TASK TO COMPLETE — In the entries that follow, find the line containing "M659 857 675"; from there, copy every line exactly through the line containing "M957 174 974".

Saved entries
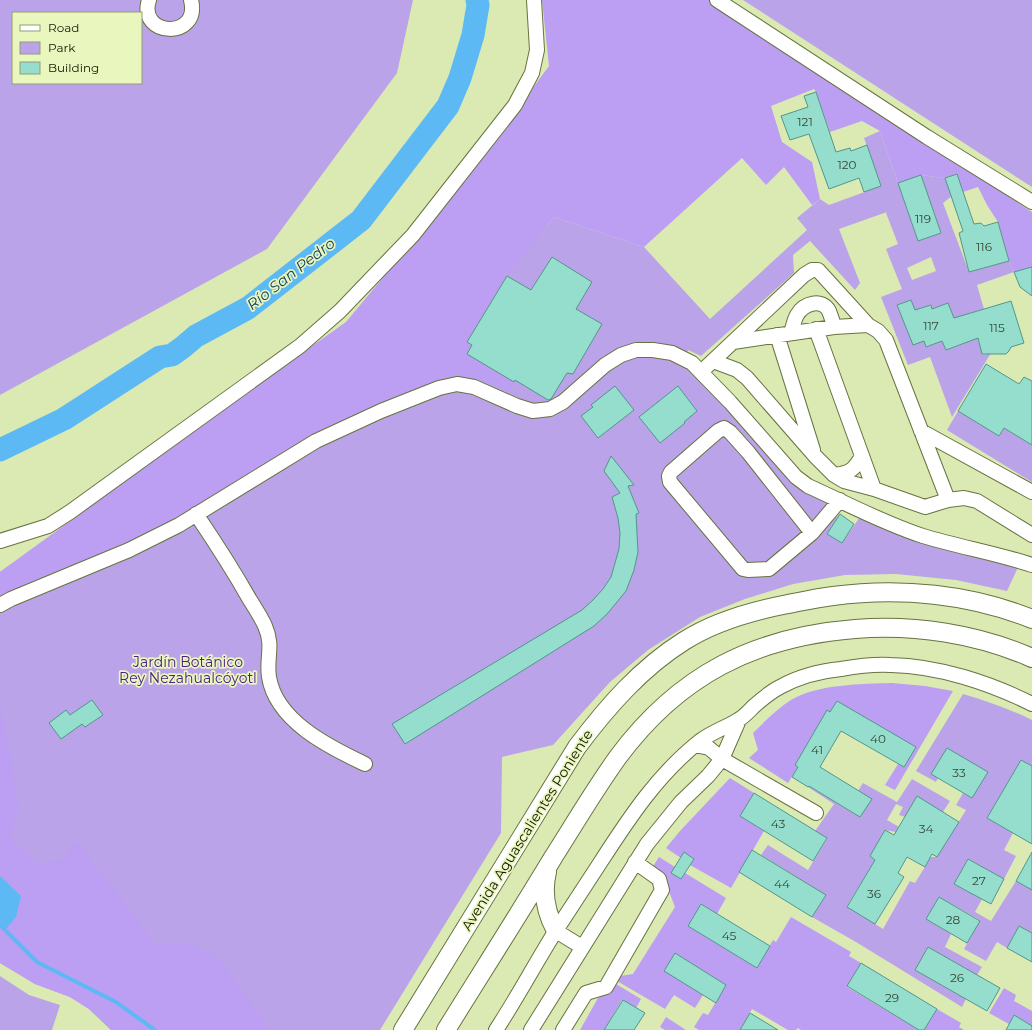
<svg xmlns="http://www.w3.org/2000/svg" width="1032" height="1030" font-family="Montserrat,sans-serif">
	<rect width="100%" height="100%" fill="#dbeab2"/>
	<path fill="#baa3e9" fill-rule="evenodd" d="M0 0H413L397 73 267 249 0 395ZM13 13H141V83H13Z
		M743 0H1032V187Z
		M880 131 918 241 941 233 921 175 945 178 952 196 943 203 969 272 1009 261 1014 272 977 285 984 309 970 313 983 355 991 353 952 417 930 357 908 365 881 297 902 289 886 249 898 244 886 213 887 212 839 229 860 283 855 290 810 241 793 255 794 273 701 356 688 350 682 364 695 374 831 502 818 534 840 514 827 534 842 543 860 517 1019 565 1007 591 956 580 896 574 845 575 793 584 745 599 700 617 648 650 610 682 553 745 502 757 501 833 380 1030H111L89 1009 70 997 35 984 0 963V613L2 612 0 610V572L346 323 420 234 547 226 554 217 644 247 710 319 807 230 797 218 820 199 829 205 881 186 864 138ZM931 257 936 271 912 280 907 268ZM911 300 915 311 930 305 932 309 948 303 963 344 946 350 942 341 926 347 924 341 913 345 897 305Z
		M958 411 999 436 1004 428 1032 445V482L947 430Z
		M963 694C987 701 1010 709 1032 720V766L1021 760 987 818 1013 833 1004 850 1016 856 1004 879 968 859 954 884 982 899 975 912 991 921 1016 881 1032 890V933L1019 926 1007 948 997 942 986 961 964 949 980 920 939 897 926 919 951 934 945 947 982 967 977 975 928 947 915 970 966 999 962 1007 856 942 812 917 826 895 761 855 768 845 808 870 827 839 815 831 834 804 808 787 809 786 860 817 871 799 858 791 863 783 897 802 912 779 950 801 943 812 905 817 899 815 903 807 896 804 887 820 899 827 896 832 885 830 870 856 875 860 847 906 883 929 910 881 915 883 931 857H937L966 810 956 805 963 793 972 798 987 773 947 748 932 774 938 778 936 782 916 771Z
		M0 976 29 995 60 1005 52 1030H0Z"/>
	<path fill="#bc9ef3" d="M542 0H709L1032 212V267L1014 272 1009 261 998 222 987 205 978 187 963 192 956 174 945 178 921 175 898 183 880 131 862 121 830 132 816 92 814 89 771 106 782 142 812 162 820 199 812 205 784 167 766 185 742 158 644 247 554 217 507 276 467 342 472 345 467 354 514 382 509 391 480 379 450 376 393 397 315 435 165 524 95 556 46 574 0 597V572L271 375 346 322 470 173 549 66Z
		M892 683 925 686 953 691 895 790 885 785 898 764 904 767 915 747 837 701 830 712 827 711 795 765 798 767 788 783 749 758 758 750 753 733C765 721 777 709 791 700 818 684 861 684 892 683Z
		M0 709 12 761 18 809 11 837 28 856 40 864 61 861 77 842 155 943 194 945 217 957 271 1030H111L89 1009 70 997 35 984 0 963Z
		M730 778 754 793 740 816 764 831 731 888 690 865 694 859 685 853 681 858 666 848 680 831Z
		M659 857 675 867 671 873 681 879 685 873 726 898 717 914 701 904 688 926 757 968 773 940 776 942 791 917 851 952 849 956 861 963 847 987 919 1030H801L798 1028 796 1030H788L752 1009 740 1030H699L694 1027 703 1013 708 1015 726 985 675 953 703 995 695 1008 674 995 665 1009 617 981 620 976 633 974 675 907 663 876 652 868Z
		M616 984 641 999 636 1008 622 1000 604 1030H580L598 998 611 992Z
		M1004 988 1016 995 1014 1001 1032 1011V1026L1014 1015 1009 1024 989 1013Z
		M937 1009 961 1023 959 1027 964 1030H924Z
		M666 1017 686 1030H665L660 1027Z"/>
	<path fill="#5db9f4" d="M0 876 21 896 16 917 4 931 0 925Z"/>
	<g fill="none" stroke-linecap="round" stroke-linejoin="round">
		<path stroke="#5db9f4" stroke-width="4" d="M0 925 37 962 116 1002 155 1030"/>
		<path stroke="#5db9f4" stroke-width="23" d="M0 450 64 419 160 357 172 355 183 347 196 336 248 308 361 220 448 106 460 78 473 35 478 5 477 0"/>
	</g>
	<path fill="#95ddcd" stroke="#51978a" d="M816 92 836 152 850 148 851 151 867 145 881 186 864 192 859 178 829 189 809 134 790 140 781 116 808 107 804 96Z
		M957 174 974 224 981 223 984 226 998 222 1009 261 969 272 959 233 963 231 945 178Z
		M921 175 941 233 918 241 898 183Z
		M552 257 592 282 576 309 602 324 573 374 567 373 551 399 548 400 515 380 514 382 467 354 472 345 467 342 507 276 531 290Z
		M1032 267V296L1020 287 1014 272Z
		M911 300 915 310 931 305 932 309 948 303 954 318 1011 301 1024 343 1011 347 1009 351 1006 354H982L978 338 946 350 942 341 926 347 924 341 913 345 897 305Z
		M986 364 1019 384 1024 377 1032 381V445L1004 428 999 436 958 411Z
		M615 386 634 410 598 438 581 416 593 407 591 405Z
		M678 386 697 411 684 422 685 423 660 443 639 417Z
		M611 456 634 485 628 486 639 513 636 514 638 552 634 570 626 591 607 614 594 626 405 744 392 724 582 610 593 600 603 589 611 577 619 549 620 533 618 518 612 497 620 493 604 471Z
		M840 514 854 524 842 543 827 534Z
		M92 700 103 715 85 727 82 724 61 739 49 723 66 710 70 715Z
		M837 701 916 747 904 767 841 731 820 767 872 799 860 817 809 786 808 787 792 777 798 767 795 765 827 710 830 712Z
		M947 748 988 772 972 798 931 774Z
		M1021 760 1032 766V844L987 818Z
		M754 793 827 838 813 861 740 816Z
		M917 796 959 822 937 857 932 854 925 867 907 857 898 873 904 877 875 924 847 907 875 860 870 856 885 830 894 835Z
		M752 850 826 895 812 917 739 872Z
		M684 852 694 859 681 879 671 873Z
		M1032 852V890L1016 881Z
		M968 859 1004 879 991 904 954 884Z
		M939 897 980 921 967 943 926 919Z
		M701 904 770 946 757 968 688 926Z
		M1019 926 1032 933V962L1007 948Z
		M928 947 1000 988 987 1011 915 970Z
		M675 953 726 985 716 1003 664 971Z
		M861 963 937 1009 924 1030H919L847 986Z
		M623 1000 645 1013 634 1030H604Z
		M750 1013 778 1030H740Z
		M1014 1015 1032 1026V1030H1006Z"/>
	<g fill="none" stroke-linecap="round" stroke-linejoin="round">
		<defs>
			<path id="minor" d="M149 0C137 37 201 40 191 0
				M717 0 927 137 1032 202
				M816 329 874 489
				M791 333C793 327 794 320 797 315 804 303 822 298 829 311 831 316 833 322 834 327
				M777 335 813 450
				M733 342 834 327 868 325
				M713 361 737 370 747 378 815 456 834 475 844 481 874 489 925 507 948 500 964 498 977 501 1032 535
				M701 372 804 275 812 270H818L868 325 878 331 886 340 948 500
				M921 431 1032 492
				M834 475C850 473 854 470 862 456
				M196 514C215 542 233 570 250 600 255 608 261 617 265 626 274 646 266 658 269 677 276 721 329 747 365 764
				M812 533 748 452 730 432 724 428 718 431 671 472 669 476 670 482 743 569 748 570 769 569 812 533 840 500
				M0 541 48 526 70 512 300 346 340 311 413 235 515 105 532 73 537 50 534 0
				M0 605 11 599 129 550 179 525 316 441 381 411 439 388 457 384 474 387 517 406 533 411 550 409 563 402 605 365 621 355 636 350H653L672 353 692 363 730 402 796 477 808 486C846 503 883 523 923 536 959 547 996 553 1032 565
				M695 745 709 748 722 759 816 813
				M556 931 582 947
				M496 1030C517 998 535 964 555 932 570 909 585 886 600 863 629 818 658 774 700 741 712 732 725 728 738 720 744 717 749 711 754 706 762 699 770 692 780 687 798 677 820 671 841 669 858 666 875 664 891 665 939 666 990 683 1032 704
				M531 1030 647 844 681 802 708 776 722 759 739 720
				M563 1030 586 993 606 987 662 890 659 879 635 862"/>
			<path id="major" d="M547 872C542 893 546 913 556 931
				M403 1030 577 747C607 707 641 668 684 641 714 622 748 612 783 605 799 602 816 598 833 596 900 587 970 594 1032 619
				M446 1030C482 972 519 914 554 856 575 823 595 789 618 757 679 675 754 637 855 629 914 624 978 634 1032 658"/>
		</defs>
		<use href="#minor" stroke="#677340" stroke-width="16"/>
		<use href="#major" stroke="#677340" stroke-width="20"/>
		<use href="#minor" stroke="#fff" stroke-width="14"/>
		<use href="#major" stroke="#fff" stroke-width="18"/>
	</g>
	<g text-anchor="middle" stroke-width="3.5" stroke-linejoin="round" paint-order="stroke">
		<g font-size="12" fill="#334836">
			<text x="805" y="126">121</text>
			<text x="847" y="169">120</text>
			<text x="923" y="223">119</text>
			<text x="984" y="251">116</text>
			<text x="931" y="330">117</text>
			<text x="997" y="332">115</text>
			<text x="878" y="743">40</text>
			<text x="817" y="754">41</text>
			<text x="959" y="777">33</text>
			<text x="778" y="828">43</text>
			<text x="926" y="833">34</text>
			<text x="979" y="885">27</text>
			<text x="782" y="888">44</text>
			<text x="874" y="898">36</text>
			<text x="953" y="924">28</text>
			<text x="729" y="940">45</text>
			<text x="957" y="982">26</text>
			<text x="892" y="1002">29</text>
		</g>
		<g font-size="14" fill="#4c2081" stroke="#e9f7bf">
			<text x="188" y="667">Jardín Botánico<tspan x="188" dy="16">Rey Nezahualcóyotl</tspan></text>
		</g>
		<g font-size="14" fill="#121603" stroke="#e9f7bf">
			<text transform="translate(527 830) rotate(-58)" y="5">Avenida Aguascalientes Poniente</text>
		</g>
		<g font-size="15" font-style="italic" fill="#1a4159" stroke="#e9f7bf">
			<text transform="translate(291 274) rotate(-38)" y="5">Río San Pedro</text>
		</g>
	</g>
	<rect x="12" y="12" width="130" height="72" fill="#e9f7bf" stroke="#939d74"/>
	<rect x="20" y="25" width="20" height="6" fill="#ffffff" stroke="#939d74"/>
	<text x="48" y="32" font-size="12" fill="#121603">Road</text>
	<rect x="20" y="42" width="20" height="12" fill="#baa3e9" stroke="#939d74"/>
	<text x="48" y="52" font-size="12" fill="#121603">Park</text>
	<rect x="20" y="62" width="20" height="12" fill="#95ddcd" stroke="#939d74"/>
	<text x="48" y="72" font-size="12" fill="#121603">Building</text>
</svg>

REPLY —
		M659 857 675 867 671 873 681 879 685 873 726 898 717 914 701 904 688 926 757 968 773 940 776 942 791 917 851 952 849 956 861 963 847 987 919 1030H801L798 1028 796 1030H788L752 1009 740 1030H699L694 1027 703 1013 708 1015 726 985 675 953 703 995 695 1008 674 995 665 1009 617 981 620 976 633 974 675 907 663 876 652 868Z
		M616 984 641 999 636 1008 622 1000 604 1030H580L598 998 611 992Z
		M1004 988 1016 995 1014 1001 1032 1011V1026L1014 1015 1009 1024 989 1013Z
		M937 1009 961 1023 959 1027 964 1030H924Z
		M666 1017 686 1030H665L660 1027Z"/>
	<path fill="#5db9f4" d="M0 876 21 896 16 917 4 931 0 925Z"/>
	<g fill="none" stroke-linecap="round" stroke-linejoin="round">
		<path stroke="#5db9f4" stroke-width="4" d="M0 925 37 962 116 1002 155 1030"/>
		<path stroke="#5db9f4" stroke-width="23" d="M0 450 64 419 160 357 172 355 183 347 196 336 248 308 361 220 448 106 460 78 473 35 478 5 477 0"/>
	</g>
	<path fill="#95ddcd" stroke="#51978a" d="M816 92 836 152 850 148 851 151 867 145 881 186 864 192 859 178 829 189 809 134 790 140 781 116 808 107 804 96Z
		M957 174 974 224 981 223 984 226 998 222 1009 261 969 272 959 233 963 231 945 178Z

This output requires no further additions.